Anatomy of a Chloe jacket

Some of you will know that it has been a very up and down couple of months here, but one of the “ups”…and it is a very big “up”…was a dear friend returning from rummages through designer recycle stores in the US with this amazing Chloe jacket just for me.

I gasped!  I’m afraid true designer pieces are not in my budget (well, maybe if I hadn’t spent so much money on fabric), especially iconic jackets like this one.


This jacket is from a Phoebe Philo collection for Chloe.  She produced fantastic, really imaginative garments and truly embraced the demi-couture idea I think.  (I showed another Chloe jacket from this collection earlier in the blog too).  A close-up examination of this jacket will show you just why that description is so apt…and designer prices can sometimes be appreciated!

If you have ever thought of going the extra mile with you sewing incorporating unique, demi-couture features in your garments, this is such inspiration!


The black fabric is a lightweight wool.  The cream contrasts are grosgrain ribbons in different widths, hand-stitched in place.  The front plackets are really interesting.  There is a concealed ribbon with snap closures hand-stitched in place on a plain black band outlined with hand stitches in cream contrasts.  And on top of all this is the grosgrain ribbon with hook and eye closures.  (This jacket is not going to come undone!).
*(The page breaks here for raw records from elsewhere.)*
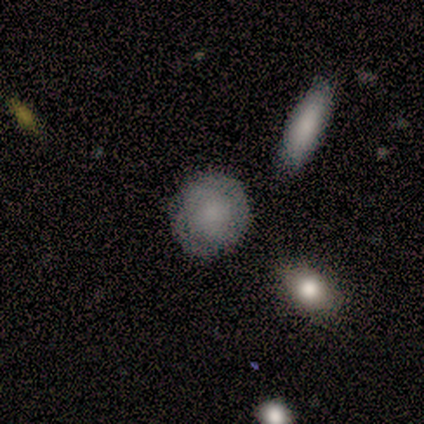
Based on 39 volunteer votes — Smooth or featured: smooth — 67% (featured or disk — 28%)
How rounded: round — 92% (in between — 8%)
Merging: none — 81% (minor disturbance — 14%)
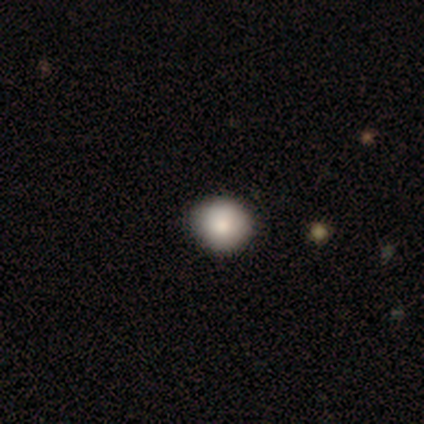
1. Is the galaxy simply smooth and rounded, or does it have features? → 80% smooth, 20% featured or disk, 0% star or artifact.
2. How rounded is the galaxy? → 100% round, 0% in between, 0% cigar-shaped.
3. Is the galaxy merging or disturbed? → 100% none, 0% minor disturbance, 0% major disturbance, 0% merger.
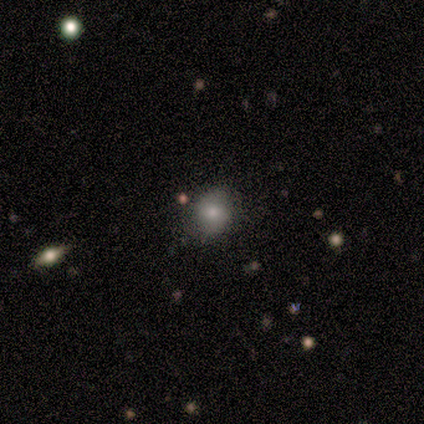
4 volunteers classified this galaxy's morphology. A smooth galaxy with no disk features (100%) that is round (100%). Merging: none (100%).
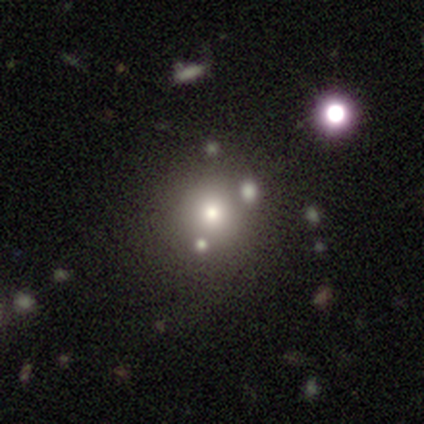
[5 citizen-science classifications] smooth-or-featured: star or artifact: 60% | smooth: 40% | featured or disk: 0%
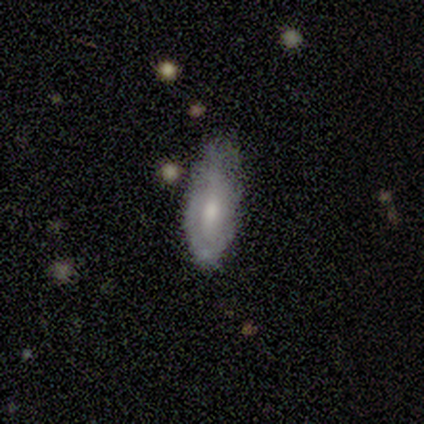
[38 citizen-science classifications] Morphology: type=featured or disk (61%); edge-on=no (96%); bar=no (68%); spiral arms=no (59%); bulge=moderate (55%); merging=minor disturbance (57%).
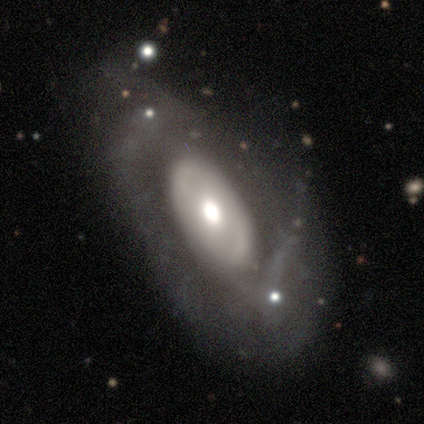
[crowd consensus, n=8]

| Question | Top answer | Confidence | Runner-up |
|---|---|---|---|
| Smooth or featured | featured or disk | 88% | smooth (12%) |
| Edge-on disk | no | 71% | yes (29%) |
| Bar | no | 60% | strong (20%) |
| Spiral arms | yes | 60% | no (40%) |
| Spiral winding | loose | 67% | tight (33%) |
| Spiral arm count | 2 | 67% | can't tell (33%) |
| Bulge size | moderate | 100% | — |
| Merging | none | 75% | minor disturbance (25%) |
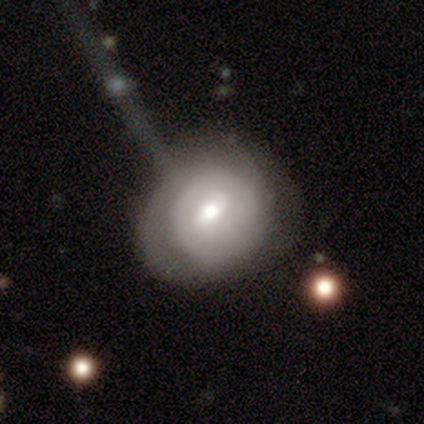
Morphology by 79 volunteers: type=featured or disk (62%); edge-on=no (98%); bar=weak (65%); spiral arms=yes (71%); winding=tight (68%); arm count=2 (47%); bulge=moderate (79%); merging=none (27%).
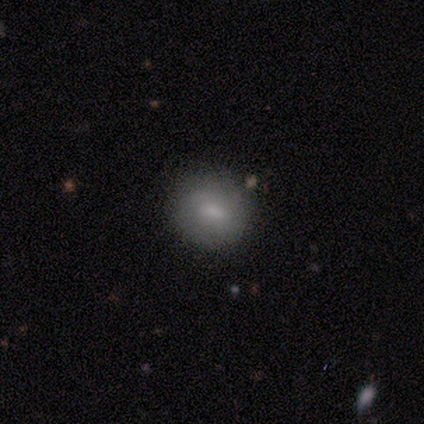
Q: Smooth or featured?
A: smooth (60%); runner-up: featured or disk (40%)
Q: How rounded?
A: round (67%); runner-up: in between (33%)
Q: Merging?
A: none (100%)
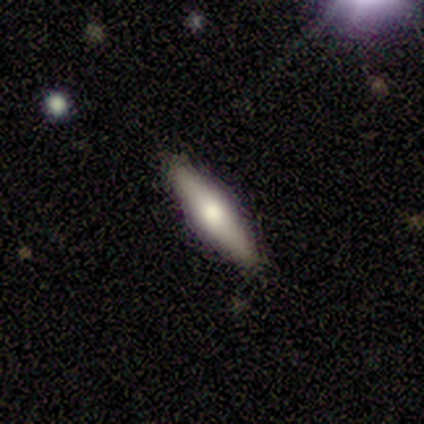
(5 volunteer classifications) smooth-or-featured: smooth: 80% | featured or disk: 20% | star or artifact: 0%
  how-rounded: cigar-shaped: 75% | in between: 25% | round: 0%
  merging: none: 100% | minor disturbance: 0% | major disturbance: 0% | merger: 0%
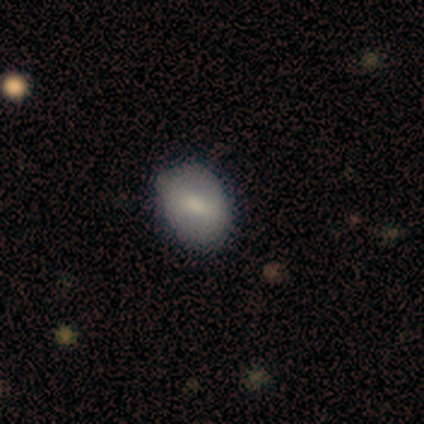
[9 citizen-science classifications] Smooth or featured?
  - smooth: 89% *
  - featured or disk: 11%
  - star or artifact: 0%
How rounded?
  - in between: 75% *
  - round: 25%
  - cigar-shaped: 0%
Merging?
  - none: 89% *
  - minor disturbance: 11%
  - major disturbance: 0%
  - merger: 0%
If you enjoy small but special details, just have a look at the beautiful stitching to secure the hooks and eyes.  I am used to this sort of stitching to create self loops.  It is great to see it used here this way.




You can see here how the grosgrain ribbon forms the collar and the ends have been folded to the inside and secured.  It is machine-stitched in place, with decorative hand-stitching on top.
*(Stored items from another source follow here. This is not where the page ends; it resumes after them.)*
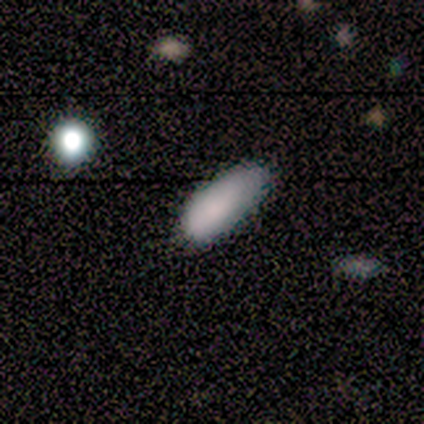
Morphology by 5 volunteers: type=smooth (100%); roundness=in between (60%); merging=none (100%).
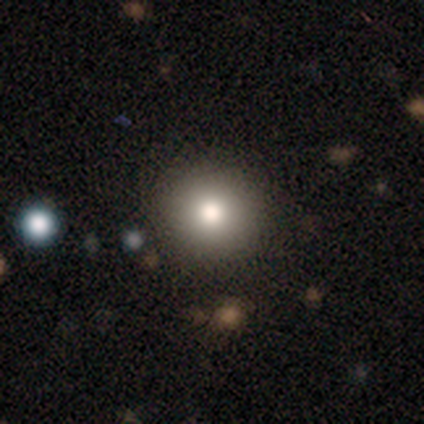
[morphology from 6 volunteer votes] Smooth or featured?
  - smooth: 67% *
  - featured or disk: 33%
  - star or artifact: 0%
How rounded?
  - round: 100% *
  - in between: 0%
  - cigar-shaped: 0%
Merging?
  - none: 67% *
  - minor disturbance: 17%
  - major disturbance: 17%
  - merger: 0%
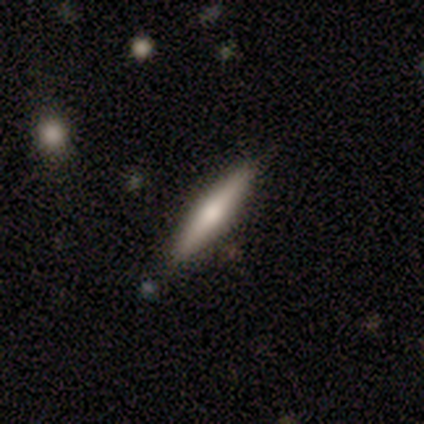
smooth-or-featured: featured or disk: 60% | smooth: 40% | star or artifact: 0%
  disk-edge-on: yes: 67% | no: 33%
    edge-on-bulge: none: 50% (tied) | rounded: 50% (tied) | boxy: 0%
  merging: none: 60% | minor disturbance: 40% | major disturbance: 0% | merger: 0%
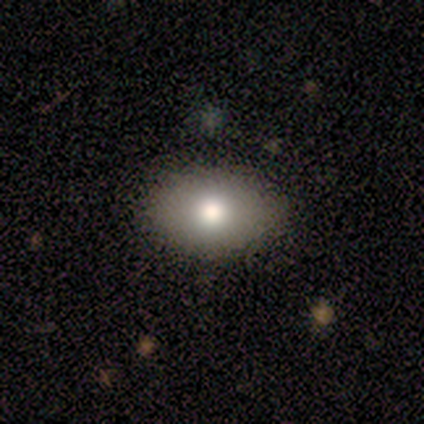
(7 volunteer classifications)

The back of the jacket features exposed seams which have thin bias binding applied to enclose the edges.  The binding is then periodically crimped along the seams at the lower half of the jacket to form gentle scallops.  On top of this grosgrain ribbon has again been stitched in place.



And the grosgrain ribbon again appears across the shoulders and down the sleeves, uniting the look through the whole jacket.  I thought it was interesting that the placement of the ribbon was quite a bit below the shoulder seam, then arcing down the sleeve.



Finally, you can see a plain black silk lining with contrast striped silk sleeves.